Recensione, Spionaggio

TERMINAL VELOCITY

NazioneU.S.A.
Anno Produzione1994
Durata115’
Sceneggiatura

TRAMA

La sua allieva di paracadutismo si schianta al suolo. Indaga e scopre che è ancora viva, ed è un’agente del KGB ricercata dalla mafia russa.

RECENSIONI

Come nel precedente KGB–ultimo atto di Sarafian, il protagonista, ignaro, è coinvolto da una ragazza in un intrigo in cui dovrà affrontare la malavita: gli Stati Uniti dei primi anni novanta, in piena “distensione”, erano tutti baci-e-abbracci con gli ex-nemici della Guerra Fredda, anche ipocritamente. Quando, nel finale, si fa leva, con pomposa retorica, sul senso di giustizia individuale ed i valori universali, sono compresi nel progetto anche i “fratelli” (ravveduti), ridotti alla fame. Politica a parte, è un thriller d’inseguimento scritto e prodotto da David-Il Fuggitivo-Twohy: adrenalina, tensione, umorismo e spettacolarità sono garantiti, con il fulcro tematico del paracadutismo e relative sequenze aeree. Da citare lo slalom iniziale fra i grattacieli, con Charlie Sheen che entra in scena con deretano e scritta “Kiss this”: tutto il suo ruolo si svolgerà sulle due coordinate, maldestre, del macho e del buffone, tenendo conto della mimica facciale dell’attore e giocando sul ribelle, finto duro che soccombe di fronte al vero sesso forte, quello femminile (Nastassja Kinski: dolce, bella, sprecata).
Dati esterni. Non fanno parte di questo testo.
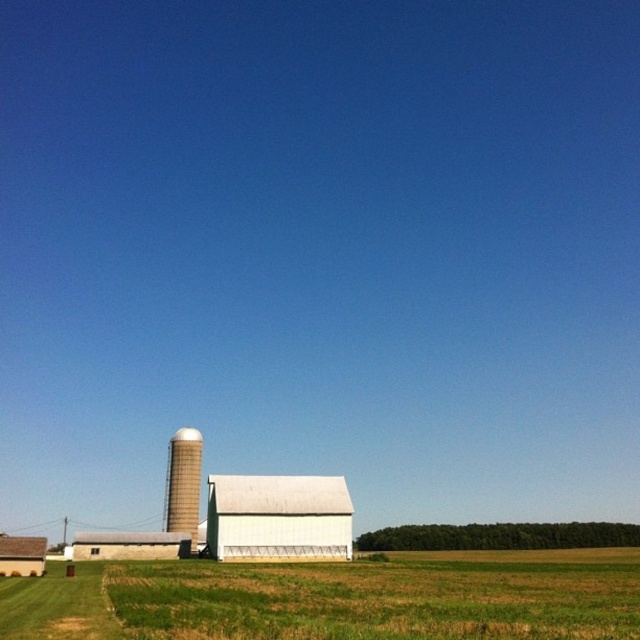
Is green grass at lower center above white matte barn at center?

No, green grass at lower center is not above white matte barn at center.

Which is below, green grass at lower center or white matte barn at center?

green grass at lower center is below.

Looking at this image, measure the distance between point (276, 598) and camera.

The distance of point (276, 598) from camera is 42.91 meters.

The height and width of the screenshot is (640, 640). What are the coordinates of `green grass at lower center` in the screenshot? It's located at (333, 600).

Describe the element at coordinates (131, 545) in the screenshot. I see `white matte barn at lower center` at that location.

Does white matte barn at lower center appear on the left side of white matte barn at lower left?

Indeed, white matte barn at lower center is positioned on the left side of white matte barn at lower left.

Locate an element on the screen. The height and width of the screenshot is (640, 640). white matte barn at lower center is located at coordinates (131, 545).

Can you confirm if white matte silo at center-left is shorter than white matte barn at lower left?

Incorrect, white matte silo at center-left's height does not fall short of white matte barn at lower left's.

Which is in front, point (173, 509) or point (4, 548)?

Point (4, 548) is more forward.

At what (x,y) coordinates should I click in order to perform the action: click on white matte silo at center-left. Please return your answer as a coordinate pair (x, y). Looking at the image, I should click on (182, 483).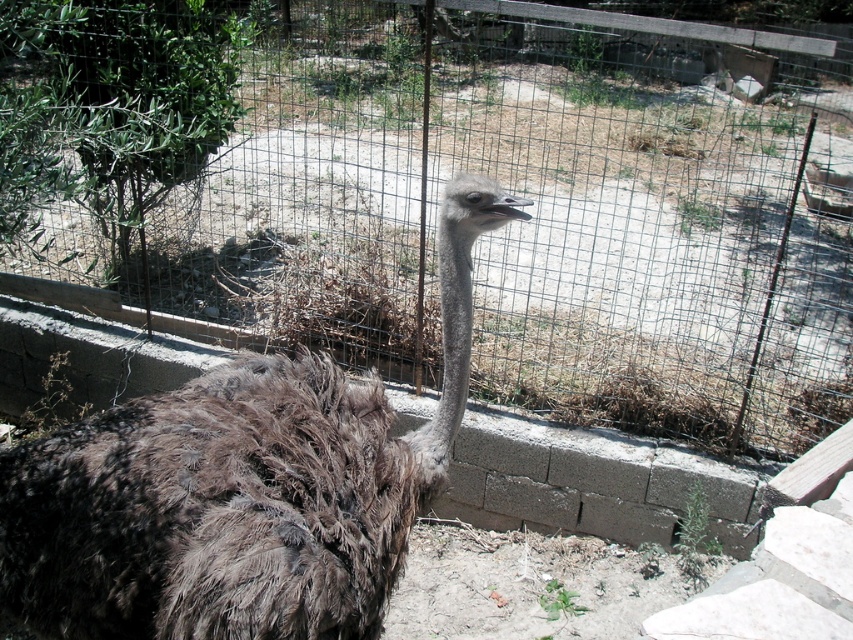
You are a zookeeper trying to ensure the ostrich stays within the enclosure. Based on the image, do you think the wire mesh fence at center is tall enough to prevent the brown fuzzy ostrich at center from jumping over it?

The wire mesh fence at center has a greater height compared to brown fuzzy ostrich at center, so it is likely tall enough to prevent the ostrich from jumping over it.

You are a zookeeper trying to feed an ostrich. You have a bucket of feed in your hand. The brown fuzzy ostrich at center and the brown feathered ostrich head at center are both in your line of sight. Which one should you aim the feed at to ensure it reaches the ostrich first?

You should aim the feed at the brown fuzzy ostrich at center because it is closer to the viewer than the brown feathered ostrich head at center, so it will reach it first.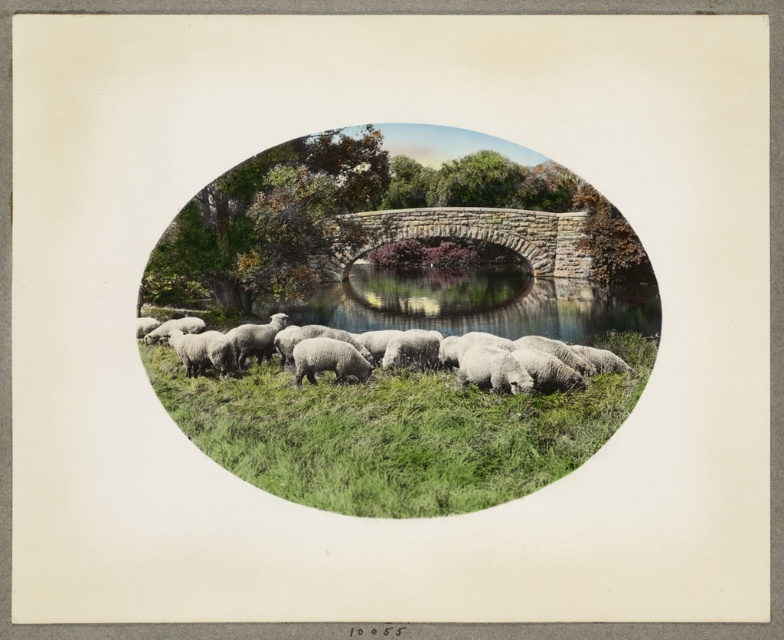
You are an artist painting this scene and want to place a signature in the lower right corner of the oval border. To ensure the signature doesn not overlap with the main subject, which is the white woolen sheep at center, where should you place your signature relative to the point at coordinates point (394, 330)?

The white woolen sheep at center is located at point (394, 330). To place your signature in the lower right corner of the oval border without overlapping, position it to the lower right of point (394, 330).

You are standing at the center of the image and want to walk towards the point labeled as point [394,432]. Based on the scene description, what type of terrain will you encounter there?

The point [394,432] corresponds to green soft grass at lower center, so you will encounter soft grass terrain there.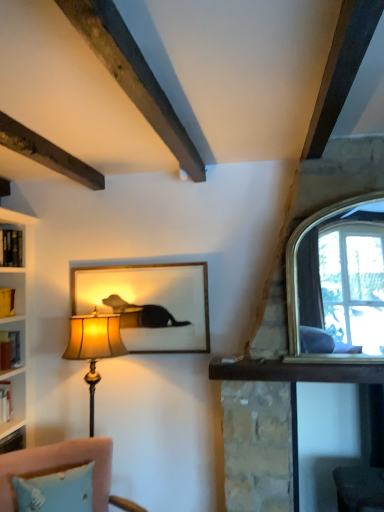
Question: Is velvet pink sofa at lower left not inside clear glass window at upper right?

Choices:
 (A) no
 (B) yes

Answer: (B)

Question: Is velvet pink sofa at lower left shorter than clear glass window at upper right?

Choices:
 (A) yes
 (B) no

Answer: (A)

Question: Is velvet pink sofa at lower left facing away from clear glass window at upper right?

Choices:
 (A) no
 (B) yes

Answer: (A)

Question: Is the surface of velvet pink sofa at lower left in direct contact with clear glass window at upper right?

Choices:
 (A) no
 (B) yes

Answer: (A)

Question: From the image's perspective, is velvet pink sofa at lower left below clear glass window at upper right?

Choices:
 (A) no
 (B) yes

Answer: (B)

Question: From a real-world perspective, is velvet pink sofa at lower left on clear glass window at upper right?

Choices:
 (A) no
 (B) yes

Answer: (A)

Question: From the image's perspective, would you say matte glass picture frame at center is positioned over matte gold lampshade at left?

Choices:
 (A) no
 (B) yes

Answer: (B)

Question: Does matte glass picture frame at center turn towards matte gold lampshade at left?

Choices:
 (A) yes
 (B) no

Answer: (A)

Question: Are matte glass picture frame at center and matte gold lampshade at left located far from each other?

Choices:
 (A) no
 (B) yes

Answer: (A)

Question: Can you confirm if matte glass picture frame at center is positioned to the right of matte gold lampshade at left?

Choices:
 (A) yes
 (B) no

Answer: (A)

Question: Can you confirm if matte glass picture frame at center is wider than matte gold lampshade at left?

Choices:
 (A) no
 (B) yes

Answer: (A)

Question: From the image's perspective, is matte glass picture frame at center beneath matte gold lampshade at left?

Choices:
 (A) yes
 (B) no

Answer: (B)

Question: Does matte gold lampshade at left have a greater height compared to matte glass picture frame at center?

Choices:
 (A) yes
 (B) no

Answer: (A)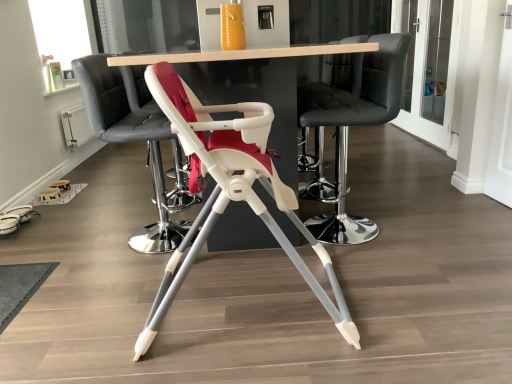
Find the location of `vacant space in front of black leather bar stool at center, arranged as the 3th chair when viewed from the back`. vacant space in front of black leather bar stool at center, arranged as the 3th chair when viewed from the back is located at coordinates (389, 264).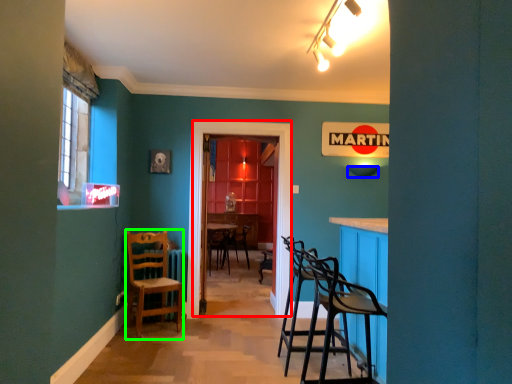
Question: Which is farther away from glass door (highlighted by a red box)? lampshade (highlighted by a blue box) or chair (highlighted by a green box)?

Choices:
 (A) lampshade
 (B) chair

Answer: (A)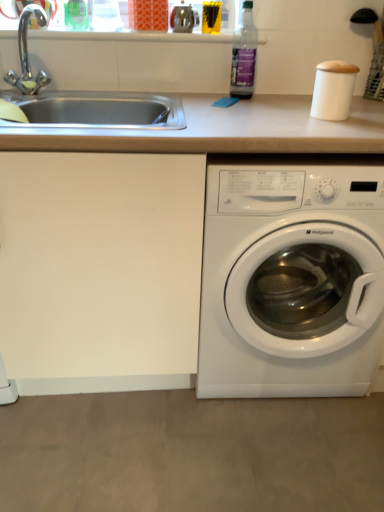
Question: Considering the positions of point (26, 59) and point (54, 344), is point (26, 59) closer or farther from the camera than point (54, 344)?

Choices:
 (A) closer
 (B) farther

Answer: (B)

Question: Based on their sizes in the image, would you say chrome metallic faucet at upper left is bigger or smaller than white matte counter top at center?

Choices:
 (A) big
 (B) small

Answer: (B)

Question: Which object is the closest to the chrome metallic faucet at upper left?

Choices:
 (A) white plastic washing machine at lower right
 (B) transparent plastic bottle at upper right
 (C) white matte counter top at center

Answer: (B)

Question: Considering the real-world distances, which object is farthest from the chrome metallic faucet at upper left?

Choices:
 (A) white plastic washing machine at lower right
 (B) white matte counter top at center
 (C) transparent plastic bottle at upper right

Answer: (A)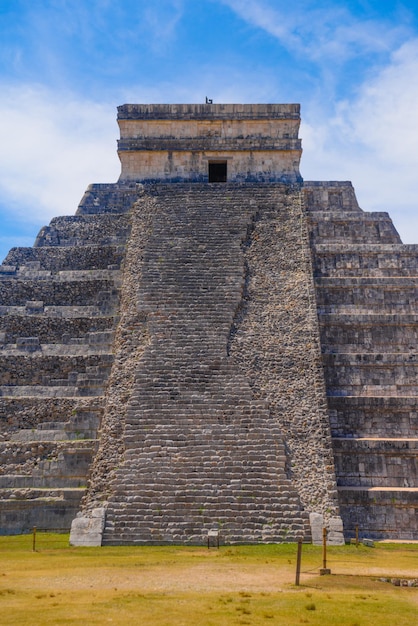
At what (x,y) coordinates should I click in order to perform the action: click on stone wall (right). Please return your answer as a coordinate pair (x, y). Looking at the image, I should click on (339, 225).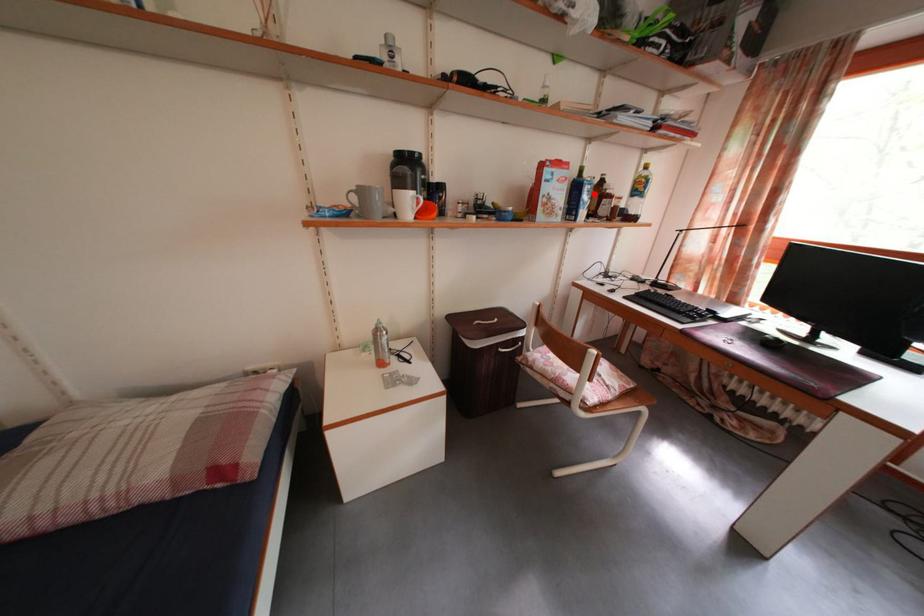
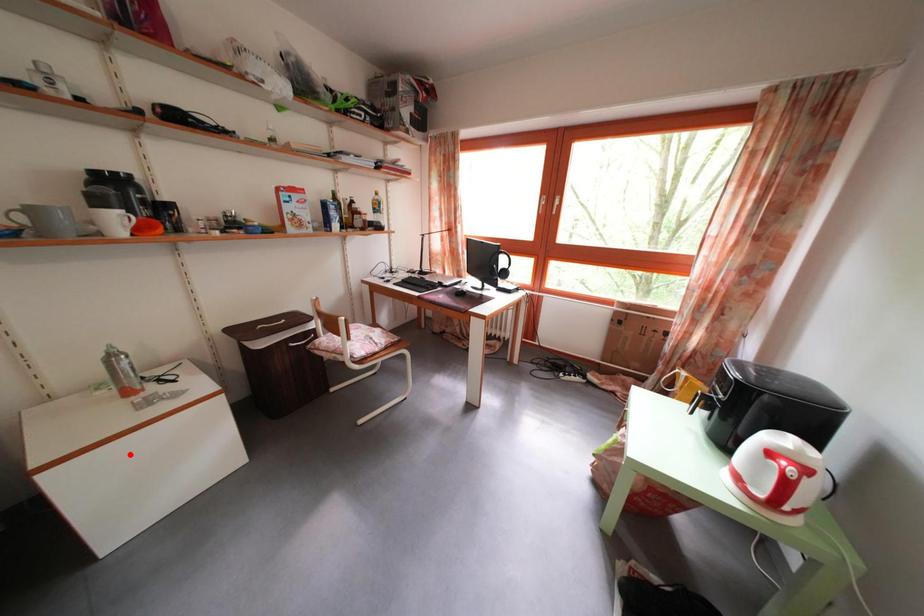
I am providing you with two images of the same scene from different viewpoints. A red point is marked on the first image and another point is marked on the second image. Does the point marked in image1 correspond to the same location as the one in image2?

No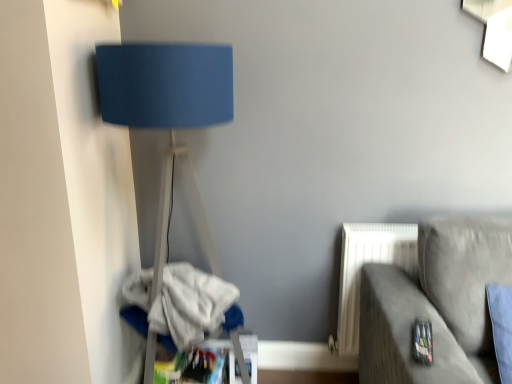
At what (x,y) coordinates should I click in order to perform the action: click on matte blue lampshade at left. Please return your answer as a coordinate pair (x, y). The width and height of the screenshot is (512, 384). Looking at the image, I should click on (168, 112).

The height and width of the screenshot is (384, 512). What do you see at coordinates (436, 304) in the screenshot?
I see `suede gray couch at lower right` at bounding box center [436, 304].

What are the coordinates of `white cotton laundry at lower left` in the screenshot? It's located at (181, 305).

How distant is white cotton laundry at lower left from matte blue lampshade at left?

white cotton laundry at lower left is 11.43 inches away from matte blue lampshade at left.

Is point (206, 331) farther from viewer compared to point (215, 68)?

That is True.

Is white cotton laundry at lower left outside of matte blue lampshade at left?

No, most part of white cotton laundry at lower left lies within matte blue lampshade at left.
Ancor più d’effetto e divertenti sono le sequenze del viaggio, con l’epidermide “frullata” sul prototipo a 250 miglia all’ora e le riprese (con il supporto di adeguati effetti speciali) dell’auto in caduta libera. Aggiungendo il ritmo all’insegna della velocità di moda (Speed è dello stesso anno), sono esauriti gli ingredienti validi del film, occasione sprecata per il mediocre Deran Sarafian di alzare il tiro grazie al budget e alla disponibilità di uno sceneggiatore di grido: la sua messinscena si riconferma dotata tecnicamente e disastrosa a livello espositivo. Imperdonabile, fra le altre cose, la totale inverosimiglianza di un protagonista che si presta ad azioni di spionaggio ignaro del fine e, almeno intuitivamente, colmo di sfiducia verso la donzella che lo spinge a compierle: d’altronde, è altrettanto improbabile che una professionista insista a volere accanto a sé un uomo qualunque. Bastava poco, un dettaglio, una finezza, per rendere tutto più plausibile. Infausta anche la scelta delle continue battute dementi lasciate in bocca a Sheen: si poteva far lavorare solo l’egregio spy-thriller d’azione violenta con commedia sentimentale e donna fatale. La canzone dei titoli di coda, “This cowboy song”, è firmata da Sting.